[Work order 1]: According to the Crain's "40 Under 40" article, how many orders does BaubleBar get each day?
[Work order 2]: From the Crain's "40 Under 40" article, write out the passage from "Picked up from" up to and including "and Nina Tandon.", renaming "ballerina" as "dancer".

[Document text]:
America
Four Indian Americans among Crain's New York '40 under 40'
By
Arun KumarWashington, April 1
Four Indian Americans
figure among Crain's 2015 class of "40 Under 40" - described as "the
most talented, driven and dynamic professionals under the age of 40 who
are working in New York City today."
Picked up from more than 450
firms, the business magazine's choices range from a gifted ballerina to
a charismatic marketing guru. The four Indian-Americans in the list
are: Amy Jain, Aditya Julka, Reshma Saujani and Nina Tandon.
Amy
Jain, 32, a Harvard Business School graduate and former investment
banker, started BaubleBar, the accessories company that supplies
high-end stores like Nordstrom and Anthropologie.
"You need to
prove a value proposition and that the brand is cool and
fashionable-that's the biggest hurdle," Jain told Crain's. BaubleBar
gets 1,000 orders a day, each priced between $30 and $75 and features
about 75 new styles a week.
Jain expects to supply four more
retailers by end of 2015 and expand into pet and tech accessories.

[Information supplied]:
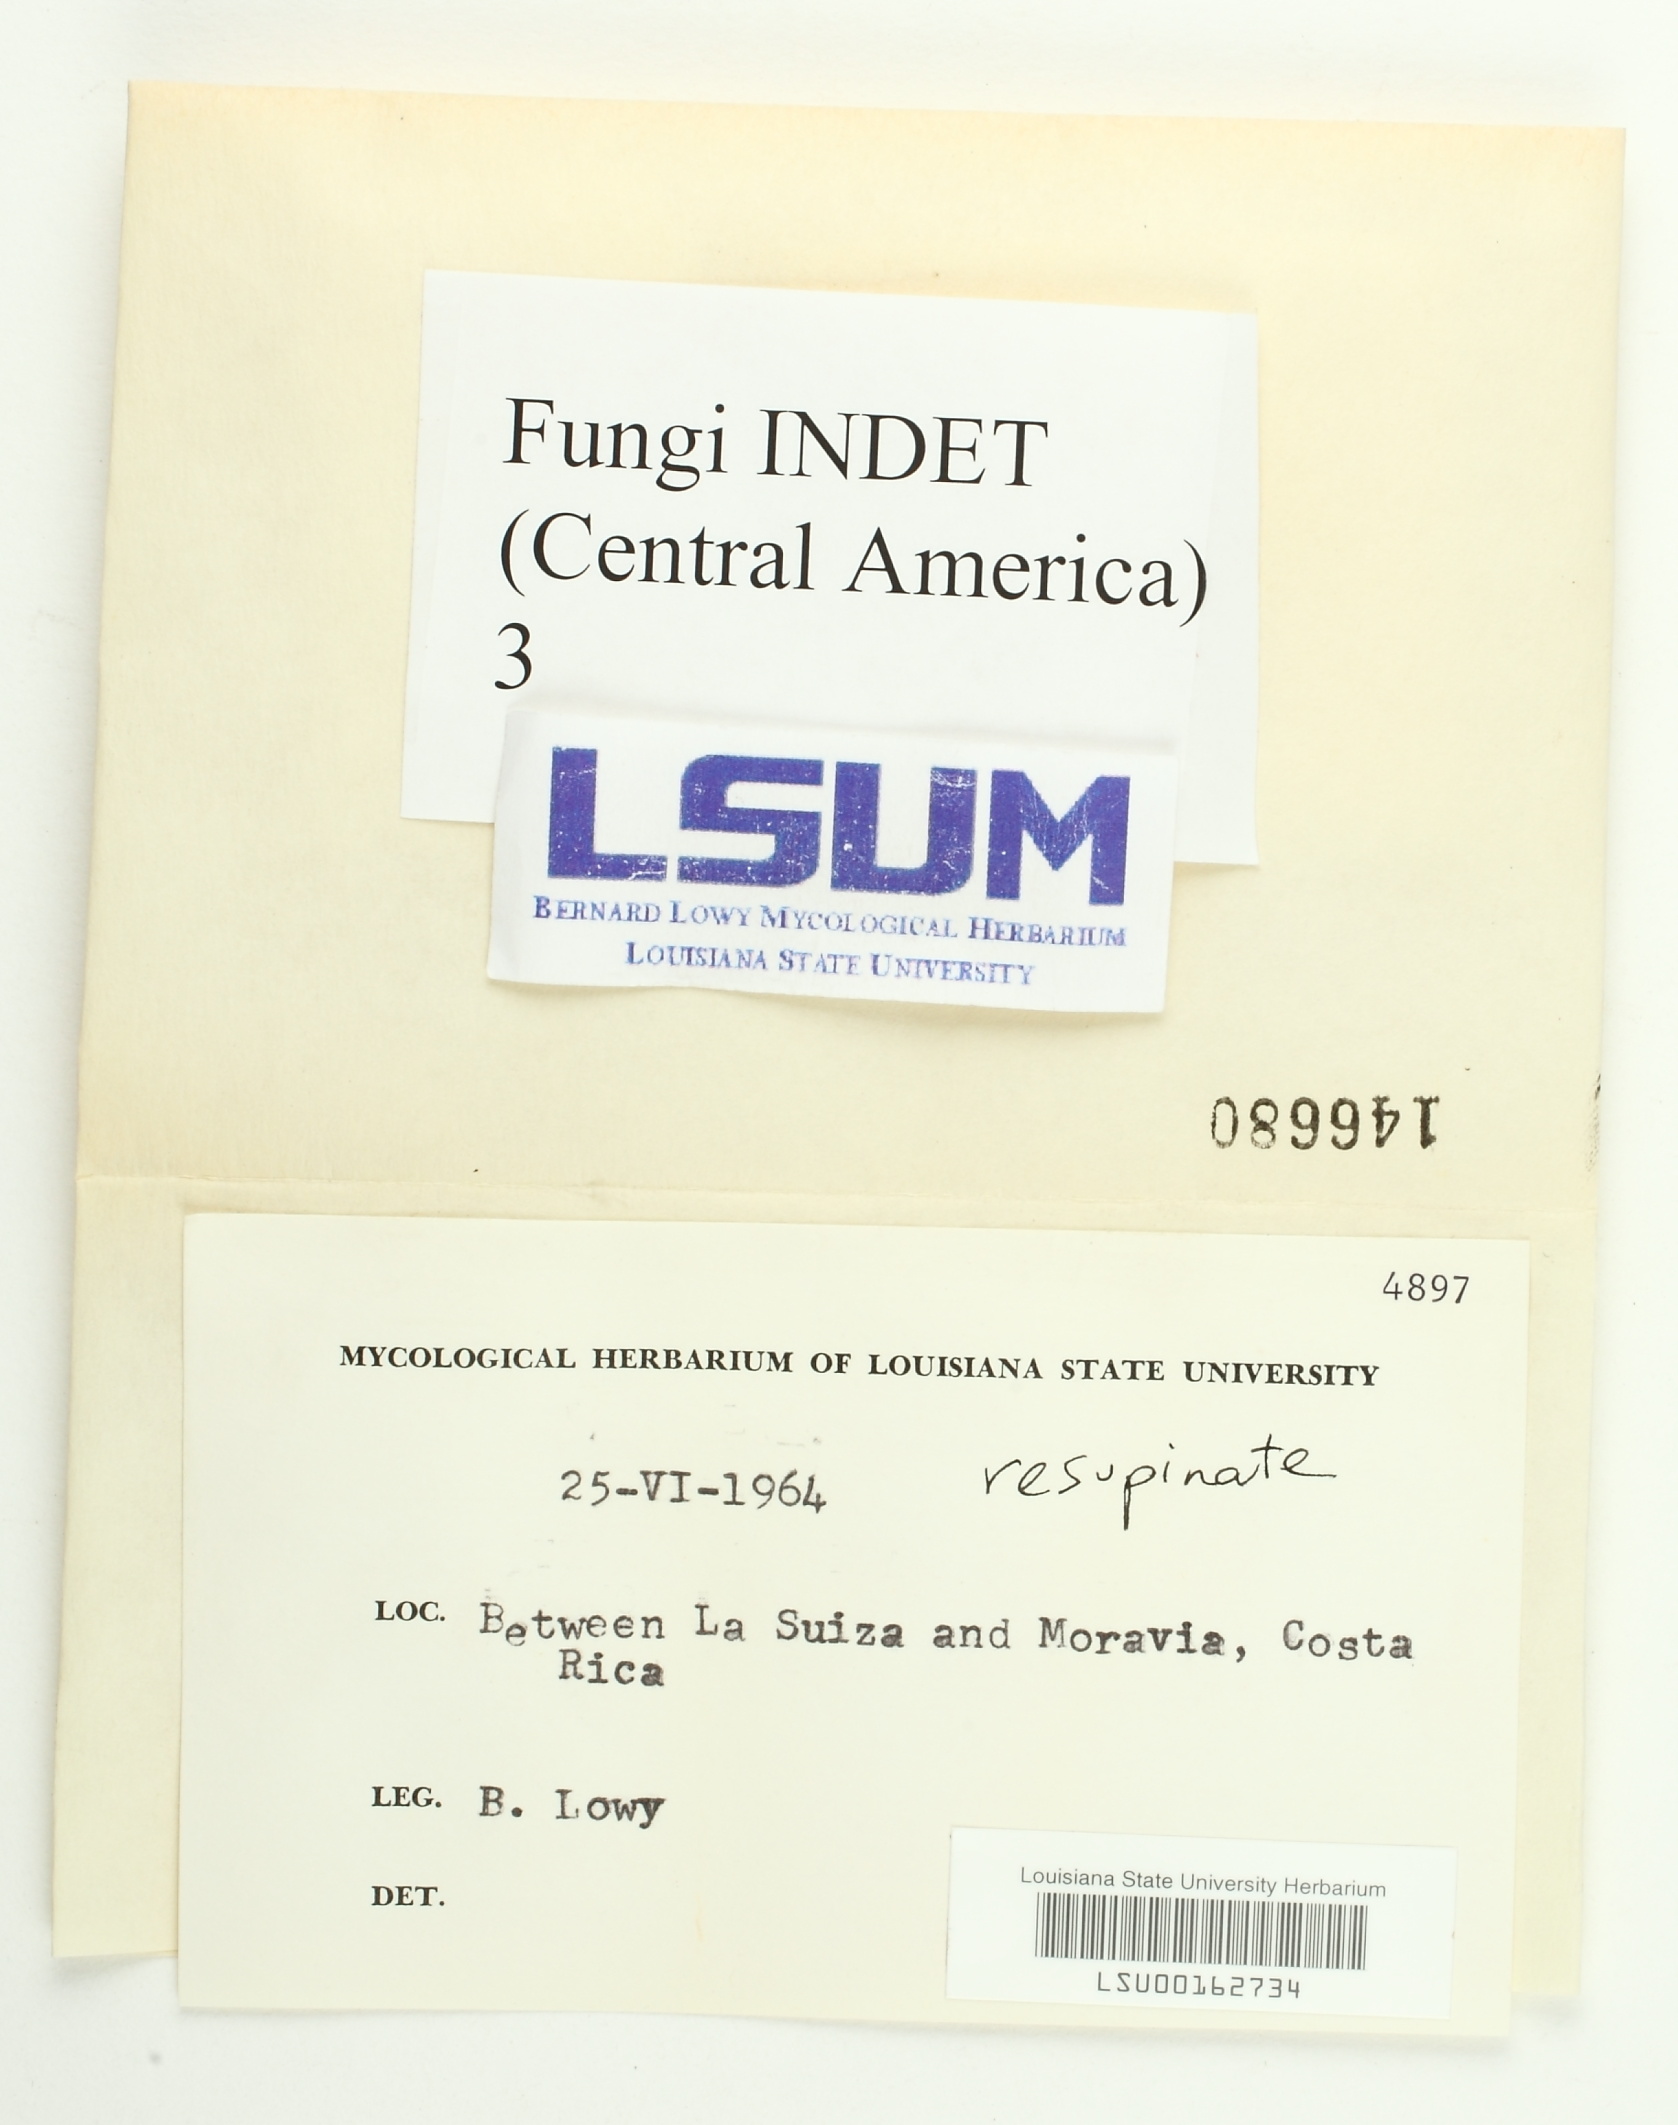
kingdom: Fungi
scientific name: Fungi
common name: Fungi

[Answer area 1]: BaubleBar gets 1,000 orders a day.

[Answer area 2]:
Picked up from more than 450
firms, the business magazine's choices range from a gifted dancer to
a charismatic marketing guru. The four Indian-Americans in the list
are: Amy Jain, Aditya Julka, Reshma Saujani and Nina Tandon.